Why Should I Care About SBAR?

  • The goal of SBAR is to create a shared set of expectations between senders and receivers of information in healthcare settings to foster a culture of patient safety.
  • SBAR improves communication among medical professionals, and can reduce avoidable errors that stem from incomplete or ineffective communication.
  • Originally developed by physicians at Kaiser Permanente, SBAR has been widely adopted at many health systems throughout the U.S. and internationally, and is increasingly becoming the communication standard for medical professionals in the United States.
  • As a Registered Nurse, it is vital that you understand SBAR and use it to communicate with your fellow nurses and other medical professionals.

How Does SBAR Work?

  • To use SBAR, medical professionals should proceed in a sequential format – starting with the patient’s “situation,” then proceeding to the patient’s “background” and “assessment,” and concluding with the medical professionals “recommendations” for the patient.
  • The individual listening (the so-called ‘receiver’) should generally wait until the speaker (the so-called ‘sender’) has finished with the SBAR rubric before discussing the patient’s medical status or plans for patient care. In this way, the ‘receiver’ can obtain as complete an accurate a ‘picture’ of the patient being discussed, and the ‘sender’ can be confidant that she or he has communicated the most pertinent information.
  • The rubric below may help clarify the type of information to be included in SBAR communication.

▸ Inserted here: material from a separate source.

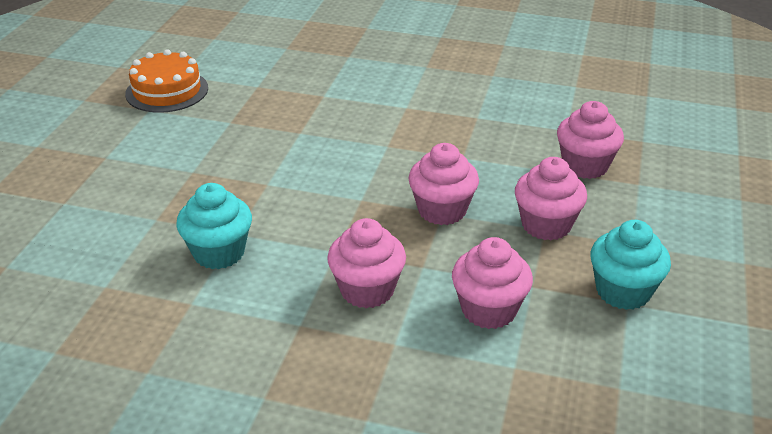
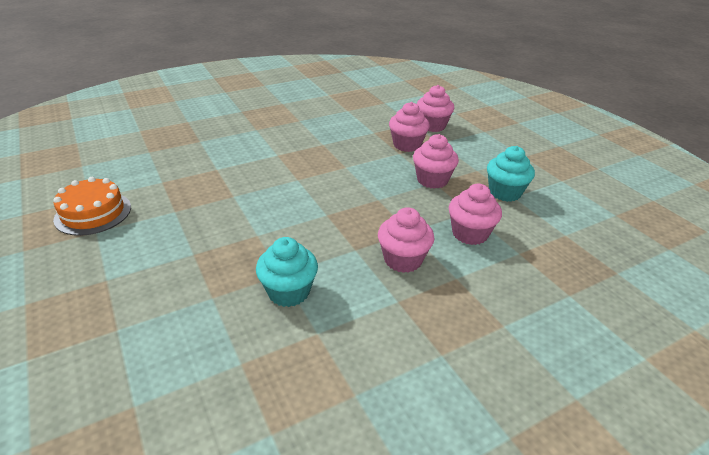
camera: 45 degrees left, 0 degrees up
(442, 210) = (376, 198): pink cupcake -> pink cupcake (432, 126)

Situation the headline/snapshot Background/recent and pertinent information
  • Admitting diagnosis
  • Chief complaint
  • Admitting surgery/procedure

 

  • Pertinent past medical history
  • Recent procedures and tests
  • Course of hospital stay
  • Allergies
  • Code status
Assessment/the patient right now Recommendation(s)/possible next step(s)
  • Head to toe assessments
  • Vital signs
  • Intake & output
  • Lab tests/results
  • Tests/procedures
  • PRN/stat meds given
  • Significant changes from baseline
  • Plans for the patient
  • Unresolved problems
  • Upcoming tests/procedures
  • Items to follow up on

  • Before you use SBAR, you may find it helpful to review or have knowledge of the following:
  • Reviewed the patient’s chart for the appropriate physician or other provider to call
  • Know the patient’s admitting diagnosis and date of admission
  • Reviewed the most recent progress notes/MD notes and nurses notes
  • Patient’s chart in hand
  • List of current medications/allergies/IV fluids, and labs
  • Most recent vitals signs
  • Code status
  • If reporting lab results – date and time of test and results of previous tests
  • Note: It’s usually acceptable to place an MD or other provider on hold briefly if you need to gather information pertinent to SBAR; unless the clinical situation is emergent, you’re better off communicating accurate information with a slight delay then not communicating the information at all.